(Page segmentation data)
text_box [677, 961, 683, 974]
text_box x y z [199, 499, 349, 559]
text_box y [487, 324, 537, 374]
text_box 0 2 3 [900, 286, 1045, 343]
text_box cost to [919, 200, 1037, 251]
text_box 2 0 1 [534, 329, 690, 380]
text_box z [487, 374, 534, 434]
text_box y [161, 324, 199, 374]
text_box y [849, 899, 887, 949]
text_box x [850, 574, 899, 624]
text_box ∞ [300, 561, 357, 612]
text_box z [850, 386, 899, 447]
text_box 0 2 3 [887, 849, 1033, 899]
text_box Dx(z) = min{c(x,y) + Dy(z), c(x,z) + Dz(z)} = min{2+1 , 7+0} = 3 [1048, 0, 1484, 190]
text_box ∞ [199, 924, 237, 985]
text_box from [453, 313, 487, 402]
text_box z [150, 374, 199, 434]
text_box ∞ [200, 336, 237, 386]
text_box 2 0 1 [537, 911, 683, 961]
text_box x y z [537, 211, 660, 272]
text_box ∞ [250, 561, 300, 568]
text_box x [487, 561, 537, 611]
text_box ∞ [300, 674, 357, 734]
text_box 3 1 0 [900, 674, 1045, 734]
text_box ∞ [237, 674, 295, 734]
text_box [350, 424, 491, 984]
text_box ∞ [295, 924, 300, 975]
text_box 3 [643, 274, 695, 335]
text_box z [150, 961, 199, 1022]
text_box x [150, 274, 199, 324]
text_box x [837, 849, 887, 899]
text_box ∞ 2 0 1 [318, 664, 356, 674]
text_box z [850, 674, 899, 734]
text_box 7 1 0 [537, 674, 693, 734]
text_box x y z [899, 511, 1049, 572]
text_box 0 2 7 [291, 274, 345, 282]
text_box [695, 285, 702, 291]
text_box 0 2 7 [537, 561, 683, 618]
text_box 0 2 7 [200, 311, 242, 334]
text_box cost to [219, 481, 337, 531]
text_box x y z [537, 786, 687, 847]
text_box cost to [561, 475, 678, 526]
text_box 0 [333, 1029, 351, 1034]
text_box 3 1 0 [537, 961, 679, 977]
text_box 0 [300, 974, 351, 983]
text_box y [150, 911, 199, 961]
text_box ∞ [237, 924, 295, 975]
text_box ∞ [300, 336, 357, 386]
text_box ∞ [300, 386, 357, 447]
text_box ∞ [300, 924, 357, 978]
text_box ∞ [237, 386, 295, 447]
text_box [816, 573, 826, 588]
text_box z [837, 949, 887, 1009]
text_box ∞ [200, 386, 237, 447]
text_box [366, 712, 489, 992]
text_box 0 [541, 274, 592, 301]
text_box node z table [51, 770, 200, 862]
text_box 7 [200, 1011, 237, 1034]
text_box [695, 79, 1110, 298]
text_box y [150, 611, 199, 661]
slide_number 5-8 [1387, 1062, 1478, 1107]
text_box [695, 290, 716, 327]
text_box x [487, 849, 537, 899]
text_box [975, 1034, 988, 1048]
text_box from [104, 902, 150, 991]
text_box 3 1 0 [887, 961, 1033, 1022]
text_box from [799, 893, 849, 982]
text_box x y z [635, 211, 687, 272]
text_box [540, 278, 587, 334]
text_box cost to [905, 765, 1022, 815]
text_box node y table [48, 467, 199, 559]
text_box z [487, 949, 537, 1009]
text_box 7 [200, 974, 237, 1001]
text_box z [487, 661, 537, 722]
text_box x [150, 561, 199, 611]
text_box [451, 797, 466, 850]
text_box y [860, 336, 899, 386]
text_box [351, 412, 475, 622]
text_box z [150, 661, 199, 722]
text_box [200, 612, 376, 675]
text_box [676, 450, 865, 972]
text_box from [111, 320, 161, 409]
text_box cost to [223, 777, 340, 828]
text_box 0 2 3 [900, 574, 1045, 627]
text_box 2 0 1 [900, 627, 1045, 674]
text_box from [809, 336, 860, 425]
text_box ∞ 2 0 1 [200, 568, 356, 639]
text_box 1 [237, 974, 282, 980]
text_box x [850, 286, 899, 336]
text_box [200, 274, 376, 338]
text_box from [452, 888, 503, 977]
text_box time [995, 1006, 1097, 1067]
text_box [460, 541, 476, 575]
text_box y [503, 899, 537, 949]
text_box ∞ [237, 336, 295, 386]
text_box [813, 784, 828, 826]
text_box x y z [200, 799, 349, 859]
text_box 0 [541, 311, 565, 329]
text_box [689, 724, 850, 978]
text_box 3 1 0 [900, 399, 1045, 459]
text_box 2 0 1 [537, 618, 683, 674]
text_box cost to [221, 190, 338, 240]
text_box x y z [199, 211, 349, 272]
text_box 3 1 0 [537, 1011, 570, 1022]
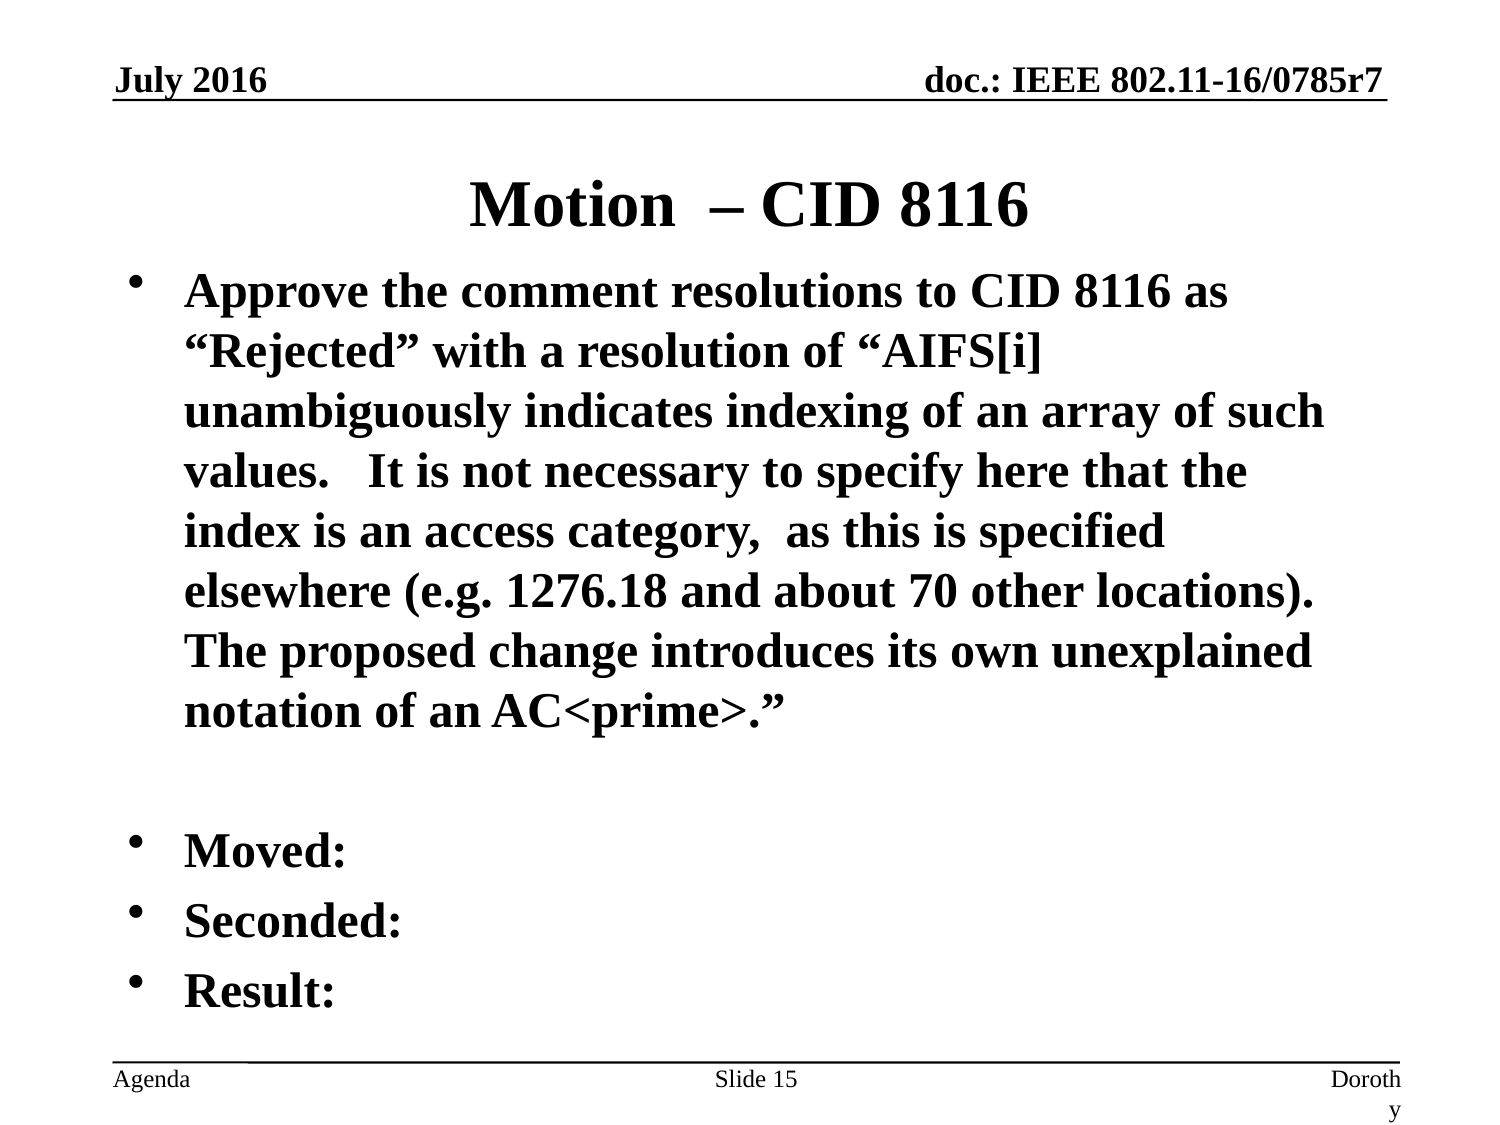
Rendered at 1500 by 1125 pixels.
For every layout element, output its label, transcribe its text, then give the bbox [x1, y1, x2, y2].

WHAT YOU ARE ASKED TO DO ::
Above are the entries; copy out every line among them that contains the word "from".

EXERCISE SOLUTION ::
text_box from [453, 313, 487, 402]
text_box from [104, 902, 150, 991]
text_box from [799, 893, 849, 982]
text_box from [111, 320, 161, 409]
text_box from [809, 336, 860, 425]
text_box from [452, 888, 503, 977]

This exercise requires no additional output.